Another Plan's Approach
Case Management and Physician-Focused Interventions in the Management of Depression

The coordination of medical and behavioral health care, and the early identification of patients with depression, are crucial to improving the recognition and management of depression. With this goal in mind, a health plan implemented interventions focused on case management of patients and a set of interventions focused on physicians.

This network model health plan proactively identified high-risk Medicare members through administration of a member health risk questionnaire (Appendix 5). Questionnaires were mailed to all new Medicare members within 30 to 45 days of enrollment in the plan. Member who had an SF-12 mental health score below the 25th precentile were considered at risk for depression. These members then received information suggesting they discuss with their primary care physician any major changes in their lives, their energy or stress levels, and current medications. Physicians also received a personalized summary report on each of their patients who completed the health questionnaire, indicating which members were at risk for depression based on their score. The physicians were encouraged to refer members to a depression management program offered by the health plan, which educates patients on the management of depression with optional follow-up via telephone.

The success of the intervention prompted the health plan to expand the proactive screening to also include all commercial members. This was accomplished by placing the screening tool on the health plan's Web site for voluntary participation by commercial members. The health plan continues to contact all commercial and Medicare members who are considered at risk of depression based upon their screening score.

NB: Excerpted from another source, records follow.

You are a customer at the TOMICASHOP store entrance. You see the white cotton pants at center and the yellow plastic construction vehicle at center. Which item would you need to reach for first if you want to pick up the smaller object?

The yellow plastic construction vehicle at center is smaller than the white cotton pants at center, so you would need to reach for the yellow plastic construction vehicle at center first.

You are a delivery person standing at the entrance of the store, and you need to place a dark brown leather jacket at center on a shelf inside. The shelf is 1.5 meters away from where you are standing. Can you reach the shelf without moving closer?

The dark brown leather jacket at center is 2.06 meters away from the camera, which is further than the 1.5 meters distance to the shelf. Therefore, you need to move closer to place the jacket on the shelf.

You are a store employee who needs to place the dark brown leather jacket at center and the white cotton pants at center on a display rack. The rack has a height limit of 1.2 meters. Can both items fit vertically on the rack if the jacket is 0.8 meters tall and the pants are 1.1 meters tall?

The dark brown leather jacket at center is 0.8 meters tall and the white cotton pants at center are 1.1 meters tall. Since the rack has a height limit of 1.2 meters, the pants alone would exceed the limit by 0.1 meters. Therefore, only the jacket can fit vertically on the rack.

Another physician-focused intervention that the health plan implemented was a physician consult service line. The consult service allows physicians either to talk directly to a behavioral health provider about the diagnosis and management of mental health issues, or to e-mail their questions. The health plan promoted the service extensively among primary care physicians and other providers. The ongoing consult service provides a useful resource for physicians, especially those who lack experience recognizing mental health needs or who are unfamiliar with practice guidelines.




EPILOGUE

The health plan has continued this quality improvement activity designed to enhance the overall management of patients with depression. The health plan has sustained its behavioral health care coordination program, its behavioral health medication management program, and its efforts to educate practitioners by providing updated clinical practice guidelines to all contracted practitioners via the practitioner newsletter. The health plan has expanded its behavioral health care coordination program to include coordination of in-home behavioral health services for two visits for those members incapable of attending outpatient services. The health plan, in conjunction with the health services agency, has obtained attestation forms from the regional behavioral health authorities who provide mental health services to members entitled to government-sanctioned mental health services. This aids in promoting communication exchange and timely follow-up care between the behavioral health practitioners and PCPs. A new health management program is currently being implemented to reach patients with newly diagnosed depression referred by primary care providers. The program assists them through the first six months of therapy with case management interventions.

The plan continues to successfully implement interventions and achieve increased rates of follow-up care and medication adherence. Preliminary data from the first half of 2001 show that the rates of follow-up care have increased to 93.75% for commercial members and 90.66% for Medicare members. This is above both the benchmark and the goal for commercial members, and above the goal for Medicare members. The health plan attributes the more recent successes to the early identification of members who were not informed of their follow-up appointment or did not intend to keep their appointment due to financial or logistical barriers.